A união de esquerda aproveita o argumento para atacar: "apesar das lições de moral", diz Melénchon, foi durante o mandato de Macron que a "dívida pública atingiu o valor mais alto e o défice da balança comercial o nível mais elevado".

Mudar o prisma ou o risco de uma crise que tornaria França ingovernável

Pascal Novais sublinha que, embora o programa de esquerda seja economicamente viável, é também necessário mudar o "prisma". Primeiro "o humano, depois tratar da economia".

é, por isso, que o candidato da NUPES apoia também a desobediência aos tratados europeus. Considera que a atual União Europeia é uma organização economicamente liberal, focada apenas no aspeto financeiro. Entende, por exemplo, ser necessário rasgar os acordos de comércio livre e abandonar o pacto de estabilidade - atualmente suspenso devido à crise económica ligada à covid-19 - que obriga o estados-membros a ter um défice abaixo dos 3% do Produto Interno Bruto (PIB) e uma divida publica inferior ou igual a 60% do PIB.

"é um verdadeiro perigo para a pacificação das nossas relações", critica Dominique da Silva. O candidato de Macron entende que "quando os países estão unidos, respeitam os acordos assinados", que, considera, "podem ser reconsiderados e trabalhados em conjunto", mas não "passar por cima e instalar uma preferência francesa".

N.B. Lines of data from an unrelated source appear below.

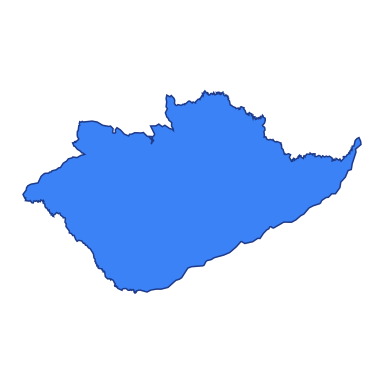 Orocué, Casanare, Colombia
{"feature_id": "7082276B28249229297744", "entity_name": "Orocué", "entity_type": "district", "adm_level": 2, "iso_a3": "COL", "parent_name": "Colombia", "parent_adm1": "Casanare", "projection": "robinson", "projection_center": [-71.616, 4.911], "detail": "fine", "context": "isolated", "style": "filled", "palette": "blue", "viewbox_px": 384, "rotation_deg": 0, "n_neighbors": 0, "source": "geoboundaries", "source_scale": "gbopen_adm2", "svg_char_len": 5936}
<svg xmlns="http://www.w3.org/2000/svg" viewBox="0 0 384 384"><path d="M161.3,289.1L168.0,287.4L175.9,280.3L179.4,279.2L181.7,277.7L187.8,268.1L191.5,266.7L202.9,265.8L204.1,265.1L206.0,261.4L207.1,260.6L211.2,259.6L214.2,257.7L223.9,255.0L229.7,252.5L236.2,246.9L240.8,241.7L241.9,241.7L244.8,243.5L252.7,241.7L257.8,238.3L260.0,238.5L263.4,233.4L266.7,229.9L268.8,228.8L269.8,226.8L271.2,226.7L272.3,227.8L273.6,228.0L283.8,222.1L291.6,222.2L296.0,219.8L300.8,215.6L303.8,214.1L309.1,207.9L313.1,205.8L319.6,203.7L320.6,202.9L321.7,200.5L325.9,197.6L328.5,197.2L331.7,193.8L335.5,193.7L339.9,187.6L340.8,182.1L345.3,177.2L348.1,170.6L351.3,169.5L352.2,163.8L356.0,152.1L355.5,149.2L361.0,144.5L360.6,141.2L359.0,137.6L357.0,138.6L355.2,140.5L353.9,146.0L352.2,146.2L352.0,149.4L351.4,148.9L351.5,150.3L350.9,149.9L349.9,151.1L350.0,152.1L349.2,152.4L349.5,153.4L348.8,153.2L348.8,153.7L346.9,155.0L346.0,156.6L343.4,156.6L343.2,156.9L344.3,157.3L343.9,158.3L341.1,161.2L339.9,159.0L338.9,160.2L336.1,158.4L335.6,160.0L334.4,160.2L334.0,159.1L333.1,159.7L333.2,160.6L332.1,160.9L332.4,159.8L332.0,157.9L329.4,156.2L327.9,156.8L326.2,156.1L324.6,157.1L322.7,155.8L321.3,157.5L320.4,156.1L318.9,155.4L316.6,156.6L315.0,156.6L315.0,153.8L312.9,153.8L312.8,155.0L310.1,153.0L309.8,154.3L306.8,154.1L306.0,155.3L305.0,155.6L305.0,156.8L303.8,156.1L303.3,158.5L301.1,157.1L301.1,155.9L299.7,155.3L299.6,156.7L299.0,156.9L299.0,155.7L298.1,156.6L298.1,158.2L297.4,158.1L294.5,160.2L294.4,158.6L293.5,158.3L293.1,159.2L293.9,159.6L292.4,159.7L292.6,161.2L291.5,161.4L289.4,157.2L290.6,154.7L288.4,153.7L286.4,154.5L284.5,154.3L284.8,153.5L284.2,153.4L283.0,149.4L281.8,148.3L281.4,144.5L280.6,143.9L281.0,143.1L276.8,141.5L276.3,142.0L274.4,141.5L273.0,139.6L272.6,140.2L270.1,139.4L268.6,140.0L266.9,139.2L265.8,136.8L264.1,137.1L264.4,135.0L263.9,131.5L265.0,130.0L264.8,127.9L263.8,126.6L263.2,126.6L262.5,125.3L264.5,123.1L265.3,120.2L265.1,118.2L262.9,117.0L263.2,116.1L262.5,115.3L262.3,116.5L260.8,116.4L260.8,117.9L260.1,117.4L259.9,118.5L258.8,117.6L258.1,117.9L258.1,118.7L256.4,118.0L256.4,119.1L255.7,119.5L254.3,117.5L254.8,116.9L253.6,116.7L253.1,118.5L252.6,116.7L252.9,115.2L251.6,115.5L251.9,114.1L250.8,113.5L249.4,113.8L249.7,112.9L249.3,112.6L248.5,113.8L248.0,113.7L248.5,115.0L246.2,113.8L245.1,110.6L243.6,108.8L244.1,107.9L241.1,106.7L240.3,107.3L240.0,109.1L239.0,109.5L238.6,108.1L235.9,108.5L235.4,107.6L232.3,106.3L231.6,105.3L230.3,105.1L229.4,100.9L228.0,99.2L228.6,98.2L227.9,97.6L228.0,96.4L227.2,96.4L226.9,95.0L226.7,95.8L225.9,94.9L225.0,95.9L224.5,95.7L223.6,94.6L223.8,93.7L223.0,93.2L222.9,92.2L221.5,93.0L221.3,94.1L220.3,94.6L219.6,94.0L220.4,93.0L219.4,92.4L218.6,93.1L218.1,91.7L218.0,92.4L217.4,92.5L217.4,93.4L216.4,92.8L216.6,94.1L215.0,94.8L214.2,93.4L213.9,94.2L213.3,94.1L213.3,93.1L212.5,94.3L211.4,93.4L210.7,93.6L209.9,94.9L209.1,95.1L208.1,93.7L207.9,94.2L207.4,93.6L207.9,92.2L206.9,93.3L204.9,90.9L203.9,92.1L204.0,93.3L202.4,93.3L203.3,95.0L203.0,95.9L202.7,95.1L202.2,95.2L200.1,98.8L199.8,97.9L199.9,99.5L198.2,99.2L195.6,101.8L195.5,102.9L193.0,102.0L192.2,103.0L189.7,101.1L188.5,101.2L185.8,103.7L184.8,103.7L184.5,104.6L183.0,104.2L181.3,105.4L178.0,104.6L176.8,105.5L175.8,105.3L174.5,103.6L174.7,100.2L173.9,98.2L171.2,95.5L169.9,96.8L166.8,95.1L166.1,98.5L166.7,101.9L166.1,106.8L167.4,108.7L165.4,112.8L166.8,117.0L168.3,118.5L168.8,120.1L171.7,122.6L171.5,126.1L173.2,128.8L173.4,130.5L172.2,129.3L169.4,128.4L164.9,125.3L162.3,126.7L158.8,124.1L155.8,125.9L150.6,126.0L154.6,134.1L154.1,135.4L151.9,137.8L153.6,140.7L152.3,141.9L151.2,144.2L152.2,140.3L149.5,137.5L151.1,136.5L147.2,136.3L143.4,132.5L141.0,133.0L134.9,132.7L131.5,134.2L129.6,134.2L128.6,135.9L124.4,134.2L120.5,130.0L117.0,127.7L115.3,129.9L115.6,132.6L113.9,133.3L112.6,132.6L113.1,128.7L110.6,126.1L108.6,126.4L102.7,125.3L97.1,122.0L92.1,121.1L83.4,122.0L82.2,121.4L81.0,122.3L79.8,121.7L79.3,123.5L79.7,125.3L78.8,125.7L78.2,130.6L77.4,131.3L77.2,134.9L77.5,136.9L78.7,138.7L78.5,139.5L76.5,141.2L74.9,141.6L75.5,142.3L72.6,142.9L73.9,146.1L74.9,146.3L77.4,149.3L80.3,151.1L81.9,152.9L82.7,152.9L84.7,154.4L80.9,155.4L77.1,157.6L72.8,157.0L71.8,158.0L68.4,158.8L66.6,161.1L63.3,163.2L60.5,167.5L58.6,167.9L56.1,169.8L52.0,170.8L51.1,172.0L49.6,172.1L48.6,173.2L45.1,173.3L43.6,174.1L41.1,176.4L38.0,182.9L30.9,184.2L27.8,185.8L26.5,187.8L26.3,189.9L23.0,194.4L24.7,198.0L25.6,197.9L25.4,199.2L26.1,200.0L25.6,200.6L29.2,201.1L30.2,200.5L31.7,202.6L33.1,203.0L34.0,200.9L35.7,201.3L36.7,200.6L38.0,202.1L38.6,201.9L38.7,201.0L40.4,201.6L40.7,200.0L41.9,200.3L42.8,201.4L43.4,200.5L44.0,201.6L43.1,202.9L44.8,204.1L45.0,206.3L45.6,207.7L46.6,207.9L48.2,210.5L49.0,210.1L48.8,211.0L49.4,211.2L50.0,213.1L52.0,213.6L51.1,214.8L52.2,215.2L53.0,216.4L53.5,216.5L53.1,215.8L53.9,214.7L54.6,214.7L56.6,212.5L58.6,213.7L59.9,213.2L60.6,215.2L63.0,216.9L63.2,217.8L64.9,217.7L65.4,218.4L65.0,222.3L66.2,223.7L66.0,226.6L69.3,230.9L69.3,232.9L71.5,233.6L72.7,235.5L74.1,235.4L75.6,239.3L77.1,241.3L78.7,240.3L81.7,240.9L83.4,243.3L84.6,243.3L85.5,245.2L86.7,245.3L88.5,247.8L90.3,248.8L93.4,253.8L94.0,257.8L95.2,259.5L95.0,261.6L95.8,262.1L95.9,263.6L96.9,264.4L96.8,265.9L98.3,266.2L98.0,267.7L99.1,268.5L102.0,268.8L101.9,269.8L102.6,270.0L103.1,271.7L103.9,271.2L104.1,272.0L104.7,272.0L105.3,276.6L107.7,278.9L109.7,278.7L110.7,279.9L111.0,279.1L112.8,280.0L114.1,281.7L114.2,282.7L115.3,283.6L114.6,285.5L114.8,286.2L115.3,286.3L115.3,285.7L115.7,286.4L116.2,286.0L116.8,287.0L116.6,286.4L117.4,287.0L117.0,287.4L117.9,288.4L122.0,290.3L122.4,289.2L123.3,288.7L126.0,288.5L128.2,290.3L129.9,290.2L130.2,289.5L131.3,290.3L131.8,289.6L132.9,290.1L133.2,289.6L133.8,290.0L134.2,292.3L135.0,293.1L135.5,292.8L134.5,292.1L135.2,291.7L135.8,292.2L135.4,291.7L136.4,291.7L136.6,291.0L138.5,290.2L140.1,290.1L147.0,292.0L151.1,290.0L156.4,289.1L161.3,289.1Z" fill="#3b82f6" stroke="#1e3a8a" stroke-width="1.5"/></svg>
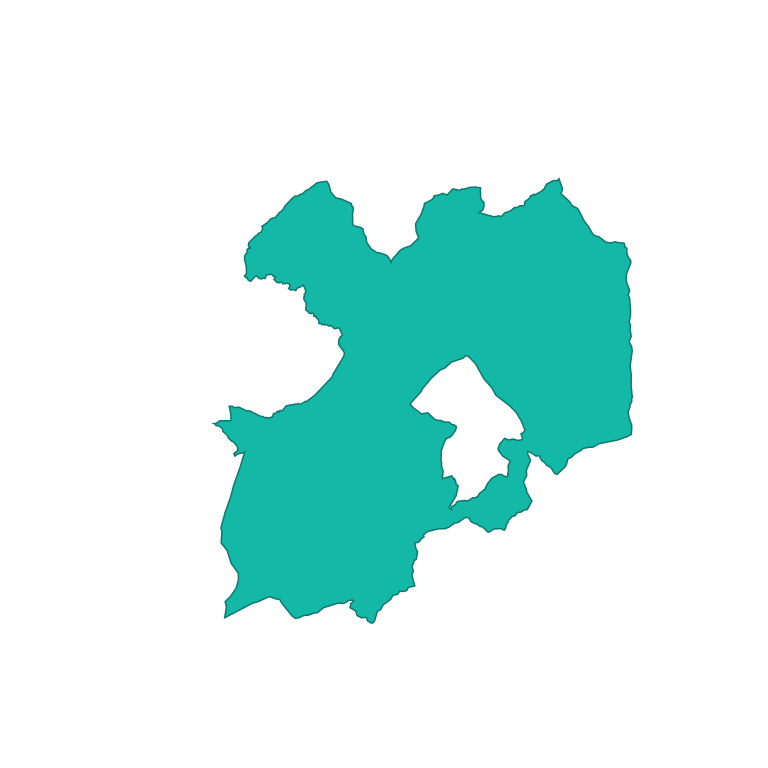 Mufindi, Iringa, United Republic of Tanzania, rotated 139°
{"feature_id": "72390352B52349151211707", "entity_name": "Mufindi", "entity_type": "district", "adm_level": 2, "iso_a3": "TZA", "parent_name": "United Republic of Tanzania", "parent_adm1": "Iringa", "projection": "orthographic", "projection_center": [35.243, -8.57], "detail": "fine", "context": "isolated", "style": "filled", "palette": "teal", "viewbox_px": 768, "rotation_deg": 139, "n_neighbors": 0, "source": "geoboundaries", "source_scale": "gbopen_adm2", "svg_char_len": 6172}
<svg xmlns="http://www.w3.org/2000/svg" viewBox="0 0 768 768"><g transform="rotate(139 384 384)"><path d="M230.3,183.7L224.1,190.3L221.5,197.0L218.1,202.9L213.3,205.4L212.1,206.8L208.6,208.1L207.4,209.9L205.4,211.0L198.3,221.0L191.6,228.4L186.4,236.1L175.0,246.1L172.4,250.0L171.9,253.2L170.8,255.4L166.2,257.7L162.2,264.1L159.5,266.5L158.3,270.0L153.0,274.0L149.5,278.0L142.5,287.4L141.3,291.0L137.2,293.4L134.3,301.5L132.0,304.6L128.6,308.1L118.1,313.6L116.9,315.3L116.4,320.0L114.5,324.0L111.9,326.8L111.9,329.8L110.4,332.9L115.3,337.9L116.0,339.6L120.2,341.6L123.4,345.3L125.3,354.3L127.6,357.6L128.1,360.1L126.4,368.5L126.0,375.7L122.9,387.8L122.9,390.0L125.1,395.6L124.3,399.8L125.5,410.9L125.1,411.9L122.7,413.0L120.9,415.0L117.3,424.2L119.9,423.7L122.6,426.4L130.2,428.2L135.2,426.2L138.6,426.2L146.3,427.8L146.3,428.8L148.8,429.1L149.4,429.9L153.0,428.7L157.5,429.2L158.7,428.9L159.7,427.3L161.6,426.9L164.6,429.4L167.0,429.7L170.2,431.6L175.5,431.8L180.6,434.0L184.8,433.4L186.3,434.1L186.7,435.3L191.4,438.1L199.8,450.9L195.4,450.4L191.7,452.7L189.3,455.8L189.9,457.2L188.9,461.2L182.5,468.8L185.9,472.7L190.2,476.1L196.1,478.7L197.5,480.2L199.6,480.3L204.1,486.1L212.4,485.2L214.5,489.2L220.3,491.5L222.2,493.0L225.7,491.8L228.6,492.0L235.0,493.8L236.5,492.3L244.7,487.7L255.1,484.2L259.8,477.8L261.5,472.3L262.7,471.4L273.2,470.8L279.9,473.6L284.2,474.3L296.3,472.5L298.8,471.2L297.5,476.0L297.6,479.4L301.1,485.6L303.2,487.8L305.0,494.5L304.2,502.0L300.9,507.3L300.9,510.2L298.1,515.0L298.7,517.1L302.8,523.0L302.9,525.0L296.0,533.2L292.2,536.2L291.3,538.0L291.6,539.6L290.2,541.5L294.6,551.1L298.4,556.4L298.1,564.0L294.8,570.5L294.2,574.6L302.6,579.8L313.5,580.3L316.1,581.3L320.6,581.0L323.3,582.2L325.7,582.2L327.6,584.1L332.2,584.3L341.2,583.4L347.1,581.7L350.3,582.0L356.8,581.0L360.8,582.9L366.2,582.3L372.9,583.1L373.2,581.1L377.4,579.1L380.3,580.2L381.2,579.5L384.1,580.0L393.5,579.2L395.6,577.4L395.9,575.7L395.2,574.9L395.8,574.1L397.2,575.2L399.1,575.4L400.9,573.1L404.0,572.6L405.5,571.6L407.3,569.7L411.1,562.7L415.2,557.7L418.5,557.0L418.6,555.2L417.6,554.1L418.4,551.6L417.3,549.0L410.3,549.7L409.3,549.2L409.0,545.4L407.3,543.5L405.9,543.4L404.6,541.6L401.0,543.4L396.9,540.6L396.7,537.8L395.6,536.0L398.5,535.0L398.2,531.1L396.3,528.7L394.3,528.1L394.5,525.7L391.0,523.6L389.8,521.5L390.6,519.7L393.4,518.6L392.7,516.0L390.8,515.0L389.2,512.4L386.7,513.3L382.3,511.8L380.2,511.9L380.0,511.3L381.8,506.0L383.4,504.3L385.7,503.9L386.3,502.4L387.8,502.0L389.0,500.1L389.7,496.0L394.3,491.4L393.9,486.3L392.7,484.7L391.7,484.9L391.2,484.1L391.3,482.7L392.4,481.4L392.1,480.4L390.9,480.1L391.7,478.1L391.2,475.7L393.4,472.1L391.9,470.8L391.8,469.1L389.9,468.4L389.9,467.2L388.2,466.1L387.4,463.7L385.4,462.2L385.2,458.2L381.6,456.3L381.2,455.3L383.3,448.1L385.7,448.3L389.3,446.9L392.3,443.6L393.2,433.9L394.4,432.6L396.4,431.2L415.4,425.1L419.0,423.3L443.8,420.9L454.2,421.7L454.9,422.6L460.0,423.3L461.6,425.5L463.5,426.2L464.7,427.6L466.3,427.8L467.7,429.3L472.4,431.7L477.9,430.6L480.7,432.5L481.8,431.7L482.4,433.3L485.4,433.0L486.6,434.2L489.8,432.4L493.7,434.0L494.0,435.2L495.9,436.6L497.2,439.7L498.2,440.1L502.9,451.6L505.6,454.4L508.6,461.6L512.4,464.3L513.3,467.1L515.5,468.7L519.6,461.4L523.6,456.6L531.9,463.9L536.7,464.5L538.3,465.7L537.6,464.1L538.1,462.9L536.1,460.4L535.3,457.4L535.7,455.0L536.7,454.0L536.0,448.1L536.9,445.6L536.5,440.8L535.6,439.4L535.6,433.5L537.5,429.9L543.0,429.9L543.7,428.0L543.7,427.3L540.5,427.2L534.1,423.9L546.1,416.2L563.8,406.2L574.6,398.9L588.5,391.1L601.6,382.3L602.8,379.3L611.1,370.9L611.7,361.0L617.0,348.8L618.1,336.8L622.3,331.7L629.6,326.9L639.2,324.4L646.6,324.0L649.3,319.0L657.6,312.1L627.0,304.8L621.6,302.2L611.8,299.4L609.3,297.9L607.0,293.3L604.1,289.8L604.9,285.4L605.6,269.9L604.8,265.6L601.9,263.5L596.4,261.9L593.0,259.3L586.5,256.7L584.4,255.1L576.2,254.8L562.1,248.6L558.1,244.6L552.7,243.8L549.2,241.3L549.2,240.3L553.3,239.9L556.4,237.5L554.3,231.2L556.2,226.9L554.3,222.1L551.5,220.4L550.6,219.1L551.8,216.0L550.4,211.9L549.4,211.1L546.8,211.2L538.3,216.7L534.4,215.9L529.9,217.9L520.4,217.1L516.1,218.6L511.5,216.3L507.7,217.5L506.6,215.6L503.3,213.5L501.8,213.3L499.4,214.6L493.2,211.4L488.4,221.3L487.0,222.6L485.0,223.0L482.1,228.3L478.9,229.5L477.7,230.9L474.5,230.6L468.8,235.3L467.8,239.0L465.1,243.8L462.0,242.0L460.0,242.0L457.2,242.8L454.2,242.3L453.0,244.3L448.0,244.1L438.0,239.0L432.8,234.7L428.9,233.4L422.0,232.7L418.8,230.8L411.0,230.1L408.7,228.9L408.0,226.7L408.6,223.0L407.1,219.1L405.7,217.4L405.0,213.4L403.4,211.6L402.7,204.2L401.5,203.1L396.4,202.6L390.6,198.2L389.3,194.8L386.7,195.4L383.7,197.8L382.2,197.8L379.2,199.5L373.8,199.9L371.6,198.5L368.3,199.5L363.9,197.2L361.0,197.1L358.2,195.2L349.1,198.7L347.2,208.9L345.8,210.6L343.1,218.5L336.4,221.2L333.2,225.5L323.3,230.3L321.6,236.8L319.7,238.9L317.9,235.3L316.7,230.1L313.9,228.0L315.2,223.2L314.2,218.8L314.6,216.3L312.8,211.1L313.9,205.0L312.7,202.2L301.9,202.7L299.6,203.3L294.1,207.0L290.9,205.7L286.1,206.1L278.0,204.6L276.3,204.9L270.2,201.4L268.1,199.4L260.8,197.8L244.3,188.4L235.0,184.7L230.3,183.7ZM356.9,240.6L364.5,242.1L370.9,241.0L377.0,238.4L383.5,238.8L386.9,237.7L389.7,238.2L391.6,239.9L397.1,240.7L399.9,243.4L405.6,247.2L409.5,246.2L413.6,247.1L415.6,245.1L416.0,246.3L415.8,248.2L403.1,252.3L394.9,258.3L395.2,261.3L393.4,264.3L393.1,266.3L393.8,266.3L393.1,270.1L402.1,274.3L396.5,279.5L394.4,284.5L391.9,287.1L391.7,288.3L384.3,296.2L376.4,300.7L372.5,301.9L368.8,300.5L366.0,300.7L360.6,302.0L357.2,304.4L357.9,307.2L359.6,309.4L359.8,312.4L363.3,315.6L365.3,319.6L367.9,322.0L369.1,324.8L369.7,333.4L375.4,336.9L377.5,347.3L377.5,351.2L376.1,352.1L361.7,353.8L358.0,355.2L343.9,357.4L332.3,357.7L328.0,356.2L318.8,356.3L307.3,351.6L303.9,351.8L302.2,349.8L301.6,339.5L305.2,322.3L305.1,310.6L306.9,302.0L303.5,285.5L302.9,275.8L304.6,266.0L307.7,257.2L309.3,256.0L313.5,256.4L314.6,252.8L316.1,251.5L317.0,251.7L320.0,253.6L322.6,257.7L326.7,260.0L328.6,263.8L336.0,262.8L340.7,260.0L341.3,257.6L341.7,251.3L339.5,244.7L340.0,242.7L343.9,240.9L346.9,237.1L351.7,233.3L352.8,233.6L355.0,239.0L356.9,240.6Z" fill="#14b8a6" stroke="#0f766e" stroke-width="1.5"/></g></svg>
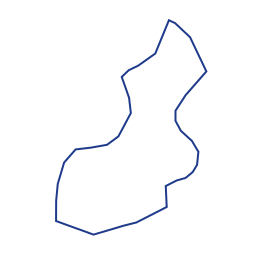 the district of Gangnam-gu, Seoul, South Korea, rotated 260°
{"feature_id": "91817680B53321453404308", "entity_name": "Gangnam-gu", "entity_type": "district", "adm_level": 2, "iso_a3": "KOR", "parent_name": "South Korea", "parent_adm1": "Seoul", "projection": "mercator", "projection_center": [127.072, 37.488], "detail": "fine", "context": "isolated", "style": "outline", "palette": "blue", "viewbox_px": 256, "rotation_deg": 260, "n_neighbors": 0, "source": "geoboundaries", "source_scale": "gbopen_adm2", "svg_char_len": 574}
<svg xmlns="http://www.w3.org/2000/svg" viewBox="0 0 256 256"><g transform="rotate(260 128 128)"><path d="M227.0,187.0L196.6,167.8L187.6,148.8L184.8,138.8L179.4,130.7L157.6,134.3L142.2,133.4L121.4,117.1L115.1,104.4L115.1,88.1L116.0,72.7L105.1,59.1L99.3,56.2L85.1,49.1L68.8,44.6L48.9,41.0L44.6,48.4L29.0,75.5L32.6,107.1L33.5,119.8L43.5,152.4L64.3,155.1L67.9,166.9L68.8,176.0L73.4,184.1L79.7,189.6L92.4,193.2L104.2,188.7L116.0,179.6L126.8,176.0L136.8,177.8L150.4,190.5L170.1,215.0L206.6,204.9L223.2,192.5L227.0,187.0Z" fill="none" stroke="#1e3a8a" stroke-width="2"/></g></svg>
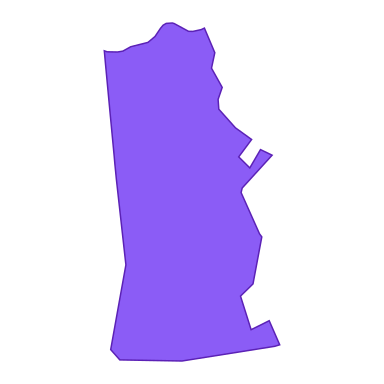 the district of Kenton, Kentucky, United States of America
{"feature_id": "52423323B50751707064389", "entity_name": "Kenton", "entity_type": "district", "adm_level": 2, "iso_a3": "USA", "parent_name": "United States of America", "parent_adm1": "Kentucky", "projection": "albers", "projection_center": [-84.527, 38.946], "detail": "fine", "context": "isolated", "style": "filled", "palette": "violet", "viewbox_px": 384, "rotation_deg": 0, "n_neighbors": 0, "source": "geoboundaries", "source_scale": "gbopen_adm2", "svg_char_len": 698}
<svg xmlns="http://www.w3.org/2000/svg" viewBox="0 0 384 384"><path d="M110.7,349.6L119.8,359.9L182.0,361.0L274.8,346.3L279.7,344.8L269.2,320.7L251.1,329.7L240.5,296.1L253.0,283.9L261.8,236.9L259.5,233.8L241.1,192.6L242.2,188.0L272.1,155.2L260.5,149.6L249.8,167.9L238.7,156.9L251.6,139.5L235.4,127.8L218.8,109.2L218.1,99.4L222.2,87.4L211.5,68.2L214.8,52.7L204.4,28.1L201.2,29.6L192.9,31.4L188.5,31.3L174.3,23.6L172.4,23.0L166.2,23.4L163.1,25.2L160.5,28.3L155.0,36.5L148.3,42.1L148.0,42.4L130.8,46.7L122.9,51.1L117.5,52.0L107.1,51.8L104.3,50.8L105.5,64.1L110.0,112.1L114.2,156.3L114.8,163.3L116.4,179.5L125.9,264.9L116.8,315.5L110.7,349.6Z" fill="#8b5cf6" stroke="#5b21b6" stroke-width="1.5"/></svg>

As sondagens mostram que uma maioria absoluta de deputados de esquerda na assembleia nacional está, no entanto, longe de ser possível.

Acontece que o sistema a duas voltas favorece coligações e a união de vários partidos em torno de Melenchon - com intenções de voto na ordem dos 25% a 30% - torna também mais difícil a eleição de parlamentares por parte da frente presidencial. Ou seja, Macron arrisca-se a perder uma maioria favorável na Assembleia Nacional.

Para voltar a mobilizar o eleitorado e captar os moderados de esquerda, analisam vários analistas, os apoiantes de Macron têm, assim, acenado, como fez o ministro Olivier Veran, "com a possibilidade de uma crise institucional que tornaria França ingovernável".